* **Exercise instructions**:
Format the lines of the items below as a numbered list, beginning at the line containing "# Thank You!" and continuing through the end of the items. Leave out any blank lines.

(Pictures paired with their source code)
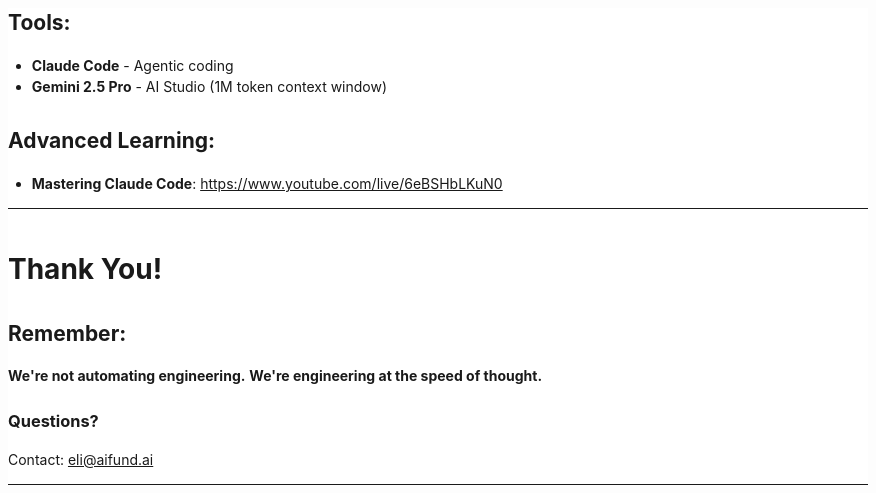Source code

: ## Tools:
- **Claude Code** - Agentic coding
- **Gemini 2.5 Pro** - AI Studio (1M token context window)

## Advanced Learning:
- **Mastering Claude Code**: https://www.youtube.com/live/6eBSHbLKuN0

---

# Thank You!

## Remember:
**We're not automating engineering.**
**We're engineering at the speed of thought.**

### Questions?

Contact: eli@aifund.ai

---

* **Solution**:
1. # Thank You!
2. ## Remember:
3. **We're not automating engineering.**
4. **We're engineering at the speed of thought.**
5. ### Questions?
6. Contact: eli@aifund.ai
7. ---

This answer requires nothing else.